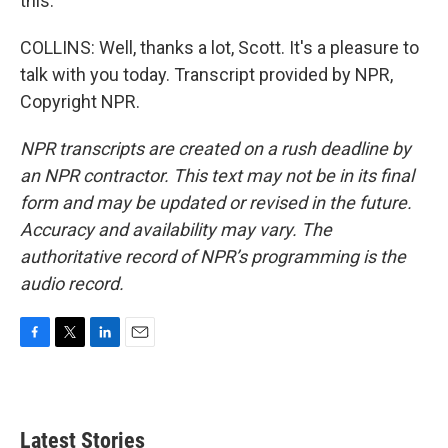
this.
COLLINS: Well, thanks a lot, Scott. It's a pleasure to
talk with you today. Transcript provided by NPR,
Copyright NPR.
NPR transcripts are created on a rush deadline by
an NPR contractor. This text may not be in its final
form and may be updated or revised in the future.
Accuracy and availability may vary. The
authoritative record of NPR’s programming is the
audio record.
F
T
L
E
a
w
i
m
c
i
n
a
e
t
k
i
b
t
e
l
Latest Stories
o
e
d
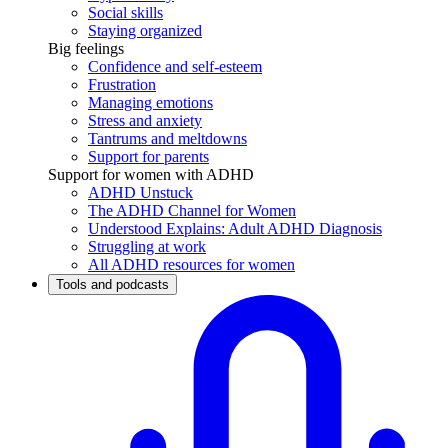
Social skills
Staying organized
Big feelings
Confidence and self-esteem
Frustration
Managing emotions
Stress and anxiety
Tantrums and meltdowns
Support for parents
Support for women with ADHD
ADHD Unstuck
The ADHD Channel for Women
Understood Explains: Adult ADHD Diagnosis
Struggling at work
All ADHD resources for women
Tools and podcasts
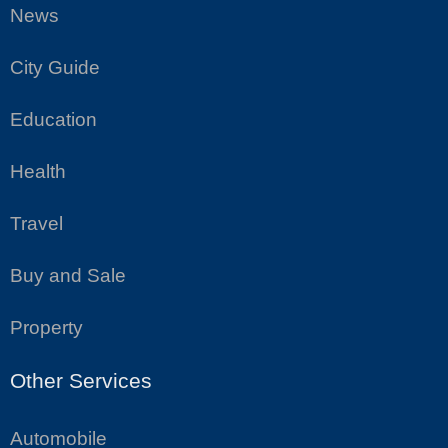
News
City Guide
Education
Health
Travel
Buy and Sale
Property
Other Services
Automobile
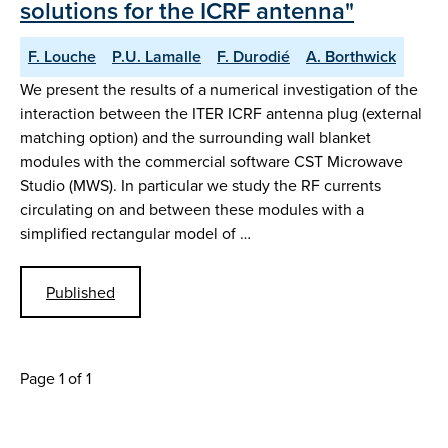
solutions for the ICRF antenna"
F. Louche
P.U. Lamalle
F. Durodié
A. Borthwick
We present the results of a numerical investigation of the
interaction between the ITER ICRF antenna plug (external
matching option) and the surrounding wall blanket
modules with the commercial software CST Microwave
Studio (MWS). In particular we study the RF currents
circulating on and between these modules with a
simplified rectangular model of …
Published
Page 1 of 1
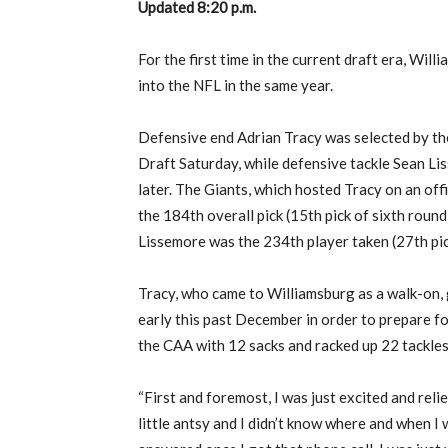
Updated 8:20 p.m.
For the first time in the current draft era, Wil
into the NFL in the same year.
Defensive end Adrian Tracy was selected by the
Draft Saturday, while defensive tackle Sean L
later. The Giants, which hosted Tracy on an offic
the 184th overall pick (15th pick of sixth round
Lissemore was the 234th player taken (27th pic
Tracy, who came to Williamsburg as a walk-on,
early this past December in order to prepare fo
the CAA with 12 sacks and racked up 22 tackles 
“First and foremost, I was just excited and relie
little antsy and I didn’t know where and when I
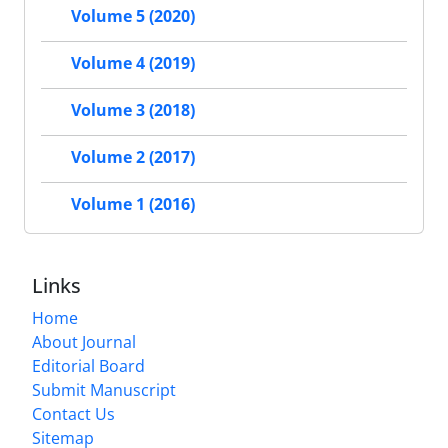
Volume 5 (2020)
Volume 4 (2019)
Volume 3 (2018)
Volume 2 (2017)
Volume 1 (2016)
Links
Home
About Journal
Editorial Board
Submit Manuscript
Contact Us
Sitemap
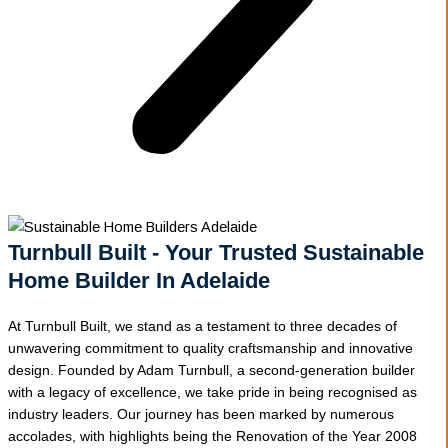
Turnbull Built - Your Trusted Sustainable
Home Builder In Adelaide
At Turnbull Built, we stand as a testament to three decades of
unwavering commitment to quality craftsmanship and innovative
design. Founded by Adam Turnbull, a second-generation builder
with a legacy of excellence, we take pride in being recognised as
industry leaders. Our journey has been marked by numerous
accolades, with highlights being the Renovation of the Year 2008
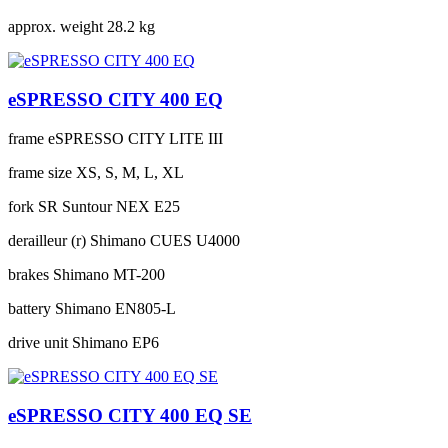
approx. weight
28.2 kg
eSPRESSO CITY 400 EQ
frame
eSPRESSO CITY LITE III
frame size
XS, S, M, L, XL
fork
SR Suntour NEX E25
derailleur (r)
Shimano CUES U4000
brakes
Shimano MT-200
battery
Shimano EN805-L
drive unit
Shimano EP6
eSPRESSO CITY 400 EQ SE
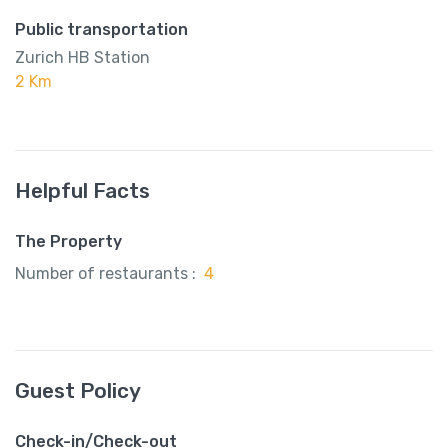
Public transportation
Zurich HB Station
2 Km
Helpful Facts
The Property
Number of restaurants :
4
Guest Policy
Check-in/Check-out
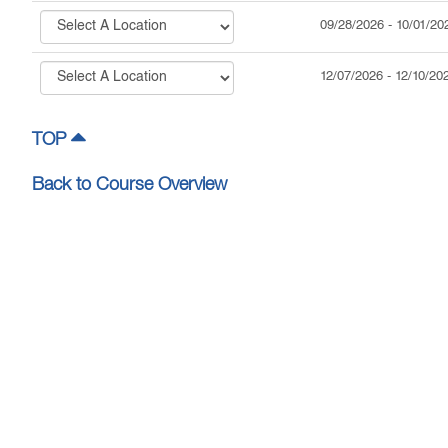
09/28/2026
-
10/01/20
12/07/2026
-
12/10/20
TOP
Back to Course Overview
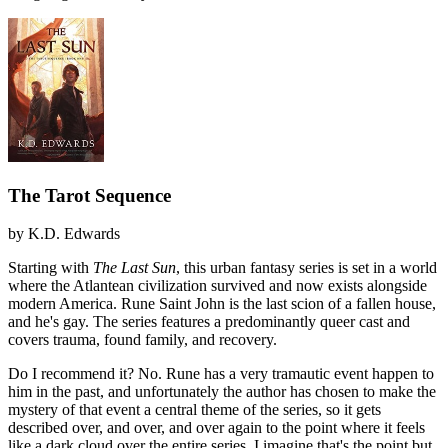
The Tarot Sequence
by
K.D. Edwards
Starting with
The Last Sun
, this urban fantasy series is set in a world
where the Atlantean civilization survived and now exists alongside
modern America. Rune Saint John is the last scion of a fallen house,
and he's gay. The series features a predominantly queer cast and
covers trauma, found family, and recovery.
Do I recommend it?
No. Rune has a very tramautic event happen to
him in the past, and unfortunately the author has chosen to make the
mystery of that event a central theme of the series, so it gets
described over, and over, and over again to the point where it feels
like a dark cloud over the entire series. I imagine that's the point but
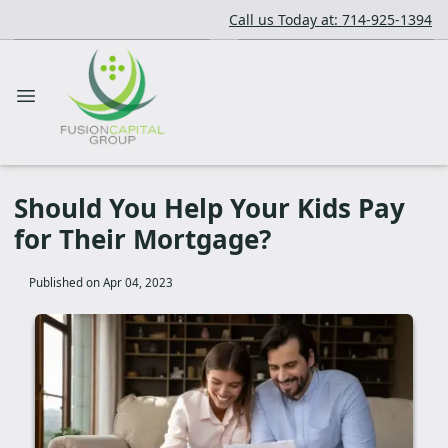
Call us Today at: 714-925-1394
Should You Help Your Kids Pay
for Their Mortgage?
Published on Apr 04, 2023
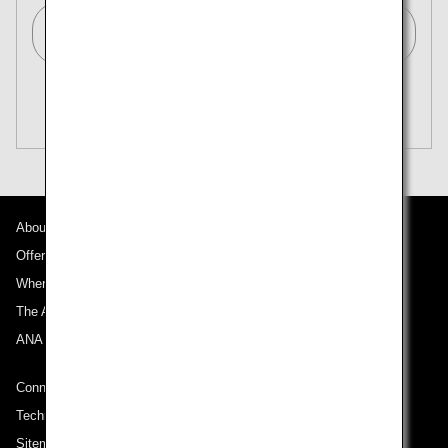
Tokyo (All)[TYO]
Search Multiple Cities
Close
Economy
open
Search for round trip with different classes
Fare type not specified
Conditions for Use
About ANA
Departure Date and Time Slot for Outward
Journey
Offers and Announcements
Where We Travel
Select date
The ANA Experience
ANA Mileage Club
No specified times
Connect with ANA
Add transfer point(s) and connection times
Technical Help (System Requirement)
Sitemap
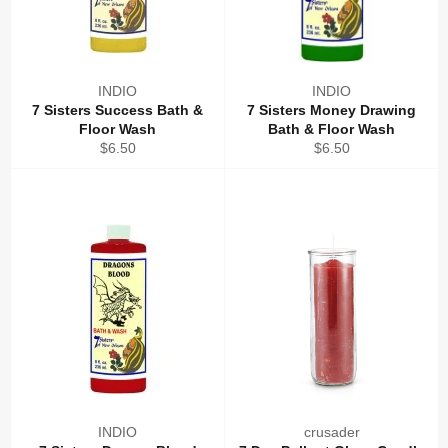
INDIO
INDIO
7 Sisters Success Bath &
7 Sisters Money Drawing
Floor Wash
Bath & Floor Wash
Regular
Regular
$6.50
$6.50
price
price
INDIO
crusader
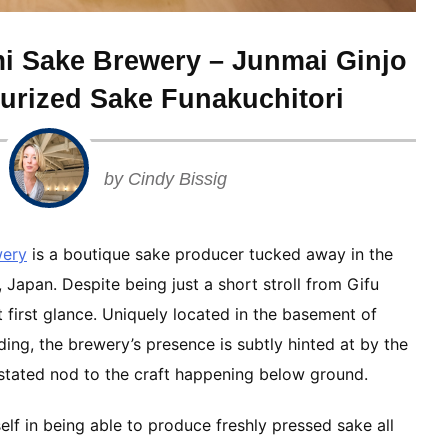
i Sake Brewery – Junmai Ginjo
eurized Sake Funakuchitori
by Cindy Bissig
wery
is a boutique sake producer tucked away in the
, Japan. Despite being just a short stroll from Gifu
t first glance. Uniquely located in the basement of
ing, the brewery’s presence is subtly hinted at by the
rstated nod to the craft happening below ground.
self in being able to produce freshly pressed sake all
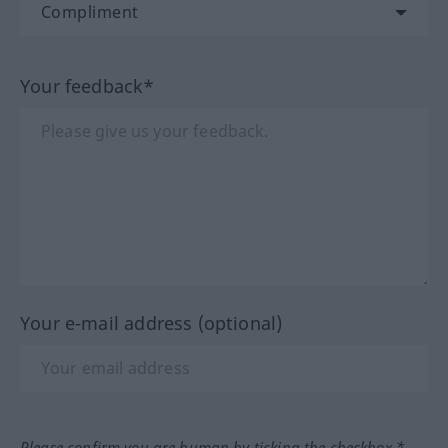
Your feedback*
Your e-mail address (optional)
Please confirm you are human by ticking the checkbox.*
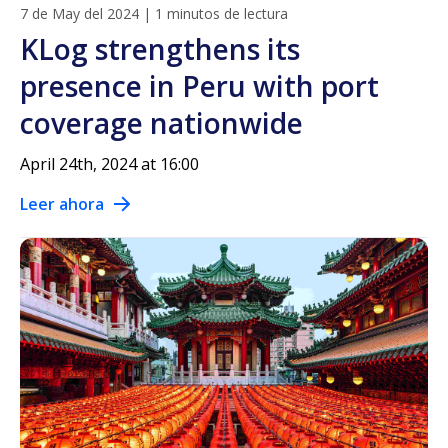
7 de May del 2024
|
1 minutos de lectura
KLog strengthens its
presence in Peru with port
coverage nationwide
April 24th, 2024 at 16:00
Leer ahora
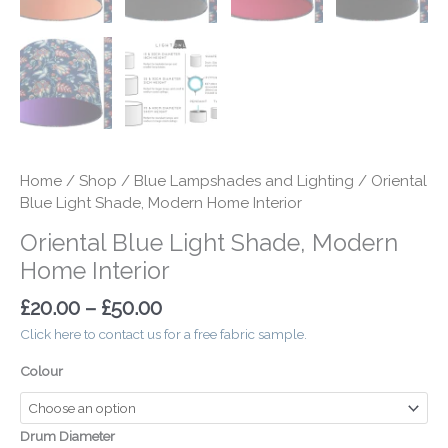
Home
/
Shop
/
Blue Lampshades and Lighting
/ Oriental
Blue Light Shade, Modern Home Interior
Oriental Blue Light Shade, Modern
Home Interior
£
20.00
–
£
50.00
Click here to contact us for a free fabric sample.
Colour
Drum Diameter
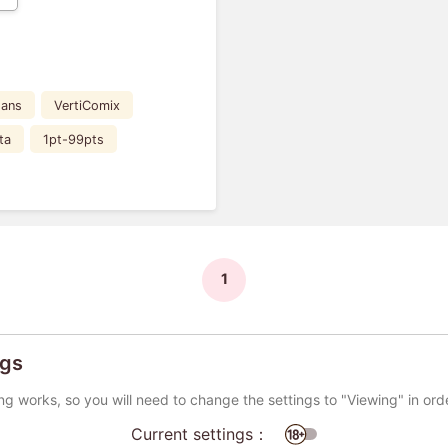
Fans
VertiComix
ta
1pt-99pts
1
ngs
ng works, so you will need to change the settings to "Viewing" in ord
Current settings：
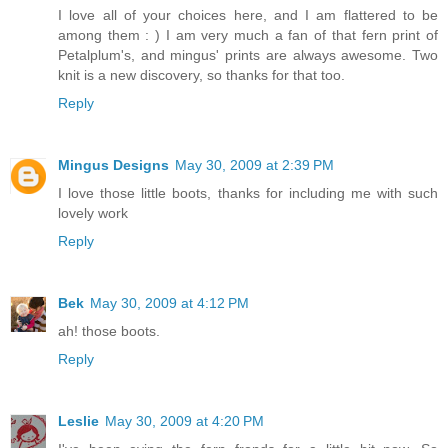
I love all of your choices here, and I am flattered to be
among them : ) I am very much a fan of that fern print of
Petalplum's, and mingus' prints are always awesome. Two
knit is a new discovery, so thanks for that too.
Reply
Mingus Designs
May 30, 2009 at 2:39 PM
I love those little boots, thanks for including me with such
lovely work
Reply
Bek
May 30, 2009 at 4:12 PM
ah! those boots.
Reply
Leslie
May 30, 2009 at 4:20 PM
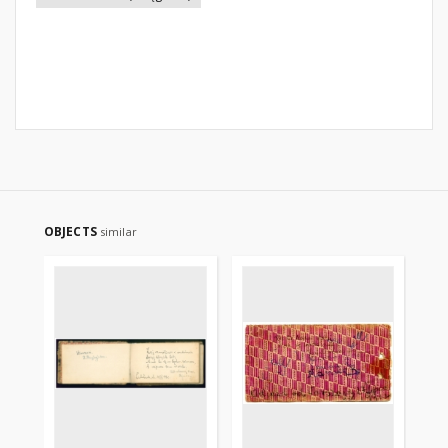
OBJECTS
similar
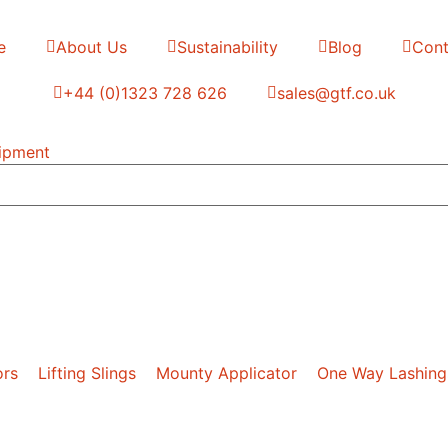
e
About Us
Sustainability
Blog
Cont
+44 (0)1323 728 626
‌sales@gtf.co.uk
ors
Lifting Slings
Mounty Applicator
One Way Lashing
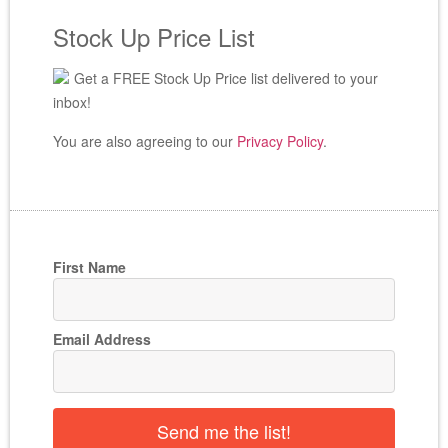
Stock Up Price List
Get a FREE Stock Up Price list delivered to your
inbox!
You are also agreeing to our
Privacy Policy
.
First Name
Email Address
Send me the list!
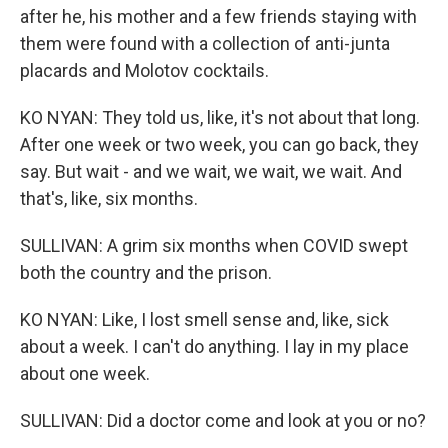
after he, his mother and a few friends staying with
them were found with a collection of anti-junta
placards and Molotov cocktails.
KO NYAN: They told us, like, it's not about that long.
After one week or two week, you can go back, they
say. But wait - and we wait, we wait, we wait. And
that's, like, six months.
SULLIVAN: A grim six months when COVID swept
both the country and the prison.
KO NYAN: Like, I lost smell sense and, like, sick
about a week. I can't do anything. I lay in my place
about one week.
SULLIVAN: Did a doctor come and look at you or no?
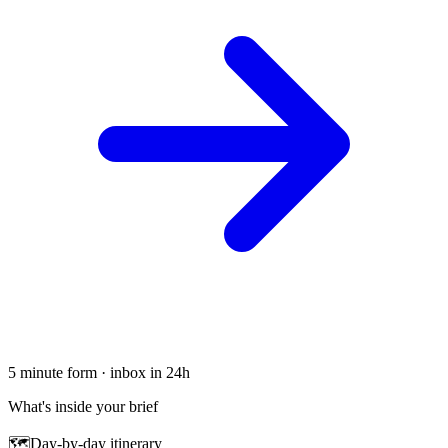
5 minute form · inbox in 24h
What's inside your brief
🗺
Day-by-day itinerary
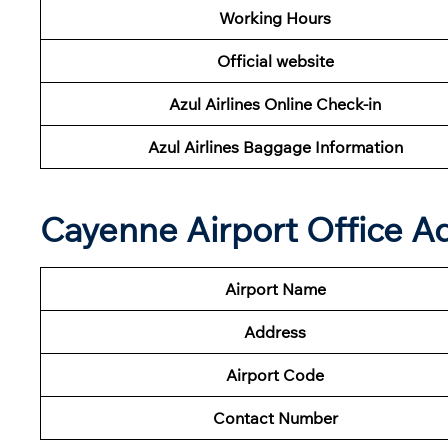
Working Hours
Official website
Azul Airlines Online Check-in
Azul Airlines Baggage Information
Cayenne Airport Office A
Airport Name
Address
Airport Code
Contact Number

◆ ◆ ◆ ◆ ◆ ◆ ◆

Reproduce the material line for line, starting at the line that contains "5 minute form · inbox in 24h" and ending with the last line of the material, including both ends. Leave the pictures out of your answer.

5 minute form · inbox in 24h
What's inside your brief
🗺
Day-by-day itinerary
Working Hours
Official website
Azul Airlines Online Check-in
Azul Airlines Baggage Information
Cayenne Airport Office A
Airport Name
Address
Airport Code
Contact Number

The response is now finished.